Die Meinung der Bevölkerung in dieser Frage war in der Vergangenheit gespalten. Es gab durchaus Einwohner, die in der Braunkohleindustrie beschäftigt und deshalb bereit waren, gegen die übliche ordentliche Entschädigung freiwillig umzusiedeln.

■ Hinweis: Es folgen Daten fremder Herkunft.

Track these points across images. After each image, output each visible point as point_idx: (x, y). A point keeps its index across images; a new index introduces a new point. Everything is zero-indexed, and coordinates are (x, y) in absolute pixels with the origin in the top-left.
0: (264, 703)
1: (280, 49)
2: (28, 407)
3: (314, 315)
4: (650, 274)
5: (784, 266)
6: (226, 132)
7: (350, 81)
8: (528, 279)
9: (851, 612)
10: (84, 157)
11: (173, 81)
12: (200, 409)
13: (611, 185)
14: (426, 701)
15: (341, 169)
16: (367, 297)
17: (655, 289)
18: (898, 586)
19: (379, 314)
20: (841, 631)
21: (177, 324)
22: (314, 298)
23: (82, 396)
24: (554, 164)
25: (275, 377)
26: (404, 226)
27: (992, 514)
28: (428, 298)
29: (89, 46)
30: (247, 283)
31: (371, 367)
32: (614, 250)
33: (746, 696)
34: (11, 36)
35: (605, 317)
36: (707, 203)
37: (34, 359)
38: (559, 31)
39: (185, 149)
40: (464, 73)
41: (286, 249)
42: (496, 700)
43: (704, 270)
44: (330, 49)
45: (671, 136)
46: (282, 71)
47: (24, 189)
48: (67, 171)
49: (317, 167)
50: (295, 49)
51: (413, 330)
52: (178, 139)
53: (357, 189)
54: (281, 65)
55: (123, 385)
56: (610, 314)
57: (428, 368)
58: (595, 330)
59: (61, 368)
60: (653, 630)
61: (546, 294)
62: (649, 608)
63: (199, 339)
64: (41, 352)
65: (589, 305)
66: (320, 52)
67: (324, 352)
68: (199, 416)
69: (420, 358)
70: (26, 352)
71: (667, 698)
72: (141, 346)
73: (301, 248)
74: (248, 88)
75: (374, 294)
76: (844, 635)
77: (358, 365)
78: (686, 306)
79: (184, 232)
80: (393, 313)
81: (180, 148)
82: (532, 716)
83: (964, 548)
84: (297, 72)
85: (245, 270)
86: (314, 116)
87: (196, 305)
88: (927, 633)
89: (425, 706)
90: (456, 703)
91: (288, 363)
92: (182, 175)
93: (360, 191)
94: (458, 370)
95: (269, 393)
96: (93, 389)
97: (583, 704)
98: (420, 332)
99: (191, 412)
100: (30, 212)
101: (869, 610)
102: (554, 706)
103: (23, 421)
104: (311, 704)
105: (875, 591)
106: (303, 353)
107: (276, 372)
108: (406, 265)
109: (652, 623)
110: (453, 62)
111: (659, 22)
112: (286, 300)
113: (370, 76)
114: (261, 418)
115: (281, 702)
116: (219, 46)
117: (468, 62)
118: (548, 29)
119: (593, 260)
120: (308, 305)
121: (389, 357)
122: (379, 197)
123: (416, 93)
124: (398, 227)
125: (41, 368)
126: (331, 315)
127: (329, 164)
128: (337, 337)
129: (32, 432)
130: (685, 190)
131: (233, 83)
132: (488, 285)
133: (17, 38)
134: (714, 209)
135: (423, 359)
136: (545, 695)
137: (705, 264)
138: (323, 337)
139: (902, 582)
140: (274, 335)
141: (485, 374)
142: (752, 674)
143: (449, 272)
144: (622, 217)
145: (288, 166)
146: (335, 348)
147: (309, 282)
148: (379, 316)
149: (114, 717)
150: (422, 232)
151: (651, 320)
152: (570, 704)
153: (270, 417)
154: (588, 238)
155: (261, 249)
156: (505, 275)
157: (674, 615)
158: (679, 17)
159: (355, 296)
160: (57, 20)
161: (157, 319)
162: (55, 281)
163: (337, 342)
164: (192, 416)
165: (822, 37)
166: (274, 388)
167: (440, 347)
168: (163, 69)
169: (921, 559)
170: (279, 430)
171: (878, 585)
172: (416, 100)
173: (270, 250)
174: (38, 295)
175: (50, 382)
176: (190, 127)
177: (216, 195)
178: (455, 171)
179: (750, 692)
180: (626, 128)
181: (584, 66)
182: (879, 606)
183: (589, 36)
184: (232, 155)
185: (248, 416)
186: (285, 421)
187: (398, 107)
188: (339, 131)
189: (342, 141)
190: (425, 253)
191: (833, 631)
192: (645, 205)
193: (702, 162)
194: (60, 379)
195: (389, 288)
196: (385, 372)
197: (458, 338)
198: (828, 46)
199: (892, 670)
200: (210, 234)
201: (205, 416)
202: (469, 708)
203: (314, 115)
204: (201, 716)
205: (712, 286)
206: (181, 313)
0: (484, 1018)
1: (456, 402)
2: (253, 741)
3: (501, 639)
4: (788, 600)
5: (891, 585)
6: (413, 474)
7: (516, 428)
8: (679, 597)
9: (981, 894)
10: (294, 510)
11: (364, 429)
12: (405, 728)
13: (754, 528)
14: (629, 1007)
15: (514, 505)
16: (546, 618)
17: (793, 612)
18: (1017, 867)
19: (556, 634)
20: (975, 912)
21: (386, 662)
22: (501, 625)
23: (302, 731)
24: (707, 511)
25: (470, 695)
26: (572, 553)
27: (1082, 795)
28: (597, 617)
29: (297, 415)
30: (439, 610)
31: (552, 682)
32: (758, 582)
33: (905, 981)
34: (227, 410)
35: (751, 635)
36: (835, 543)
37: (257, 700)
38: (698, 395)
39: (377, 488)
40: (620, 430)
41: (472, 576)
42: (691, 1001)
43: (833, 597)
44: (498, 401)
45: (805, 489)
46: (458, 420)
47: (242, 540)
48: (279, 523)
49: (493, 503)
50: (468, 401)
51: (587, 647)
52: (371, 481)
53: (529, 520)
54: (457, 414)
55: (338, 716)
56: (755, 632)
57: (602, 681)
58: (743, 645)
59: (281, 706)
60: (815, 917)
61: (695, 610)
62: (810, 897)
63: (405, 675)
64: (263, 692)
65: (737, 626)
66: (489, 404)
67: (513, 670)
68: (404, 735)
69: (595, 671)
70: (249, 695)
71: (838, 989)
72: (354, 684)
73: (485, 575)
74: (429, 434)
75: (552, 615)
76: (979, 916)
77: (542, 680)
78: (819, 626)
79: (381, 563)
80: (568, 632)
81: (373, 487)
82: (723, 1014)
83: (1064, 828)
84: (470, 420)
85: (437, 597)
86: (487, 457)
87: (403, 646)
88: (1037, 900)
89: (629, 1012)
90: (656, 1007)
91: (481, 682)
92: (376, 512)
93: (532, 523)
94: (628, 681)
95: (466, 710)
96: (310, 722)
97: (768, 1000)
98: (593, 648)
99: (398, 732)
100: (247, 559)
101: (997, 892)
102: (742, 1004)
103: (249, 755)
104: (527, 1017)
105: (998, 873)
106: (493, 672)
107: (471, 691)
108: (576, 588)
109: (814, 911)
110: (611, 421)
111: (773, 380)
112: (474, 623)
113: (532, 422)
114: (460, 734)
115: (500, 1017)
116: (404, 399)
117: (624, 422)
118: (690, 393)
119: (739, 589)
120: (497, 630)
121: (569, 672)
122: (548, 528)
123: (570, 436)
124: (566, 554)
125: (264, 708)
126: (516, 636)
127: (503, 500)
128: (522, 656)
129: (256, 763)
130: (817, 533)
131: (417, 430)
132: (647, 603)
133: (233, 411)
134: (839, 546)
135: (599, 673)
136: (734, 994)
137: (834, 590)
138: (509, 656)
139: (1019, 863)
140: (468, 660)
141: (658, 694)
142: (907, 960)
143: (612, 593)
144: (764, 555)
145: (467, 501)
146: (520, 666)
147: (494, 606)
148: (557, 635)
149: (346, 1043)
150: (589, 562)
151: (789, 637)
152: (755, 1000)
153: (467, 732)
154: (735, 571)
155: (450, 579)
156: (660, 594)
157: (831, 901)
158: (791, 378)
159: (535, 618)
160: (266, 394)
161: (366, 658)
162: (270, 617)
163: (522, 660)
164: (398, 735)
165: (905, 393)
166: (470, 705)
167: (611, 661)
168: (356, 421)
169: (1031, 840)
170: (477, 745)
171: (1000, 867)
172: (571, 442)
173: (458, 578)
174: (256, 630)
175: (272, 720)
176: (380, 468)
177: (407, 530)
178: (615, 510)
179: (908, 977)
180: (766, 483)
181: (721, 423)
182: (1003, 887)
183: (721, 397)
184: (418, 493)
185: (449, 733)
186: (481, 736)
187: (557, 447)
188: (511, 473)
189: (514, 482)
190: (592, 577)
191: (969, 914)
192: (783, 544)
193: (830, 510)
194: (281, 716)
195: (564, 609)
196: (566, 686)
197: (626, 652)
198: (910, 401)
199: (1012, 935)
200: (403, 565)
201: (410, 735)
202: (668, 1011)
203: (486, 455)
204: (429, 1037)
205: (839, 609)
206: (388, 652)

Auch die Linke war in dieser Frage gespalten. Mehrheitlich hatte die Partei aber in den Jahren 2007 und 2008 das mit verschiedenen Umweltorganisationen gestartete Volksbegehren »Keine neuen Tagebaue« finanziell und ideell unterstützt und maßgeblich vorangetrieben - wobei die notwendige Zahl von 80 000 Unterschriften mit nur 24 501 gültigen weit verfehlt wurde. Der damalige Parteivorsitzende Thomas Nord bedauerte dies später in einer Bilanz mit den Worten: »Das ging in die Hose.«
Nach der Landtagswahl 2009 ließ sich die Linke auf eine Koalition mit der SPD ein und akzeptierte dabei den geplanten Tagebau Welzow-Süd II. Das sorgte für einen massiven Vertrauensverlust. Die anfänglich zur Rechtfertigung versuchte Wortklauberei, es sei kein neuer Tagebau, sondern nur die Fortführung eines bestehenden, ließ die Linksfraktion alsbald sein. Thomas Domres, der damals schon Landtagsabgeordneter war, gestand realistisch ein: »Die Leute sehen diesen Unterschied nicht.«
Im Juni 2014 ebnete das rot-rote Kabinett den Weg für den Tagebau Welzow-Süd II. Umweltministerin Anita Tack (Linke) stimmte gegen die eigene Überzeugung zu und bezeichnete das später als den größten Fehler ihrer langen politischen Karriere. Bei der Landtagswahl drei Monate später sackte die Linke von 27,2 auf 18,6 Prozent, wofür es allerdings viele Gründe gab. Tack ist heute froh, dass Proschim nicht verschwindet.
Die LEAG vollziehe jetzt nach, was im Koalitionsvertrag verabredet sei und woran mit der Änderung des Braunkohlenplans bereits gearbeitet werde, erklärte der Landtagsabgeordnete Clemens Rostock (Grüne). Noch vor wenigen Jahren habe die LEAG die Tagebaue Jänschwalde-Nord und Welzow-Süd II gewollt und dabei stets auf die Unterstützung von Rot-Rot zählen können. »Mit dem neuen Revierkonzept wird nun deutlich, dass in Brandenburg niemand mehr daran arbeitet, neue Tagebaue zu öffnen«, so Rostock. Nicht nachvollziehbar sei, warum in Sachsen noch der Ort Mühlrose abgebaggert werden soll.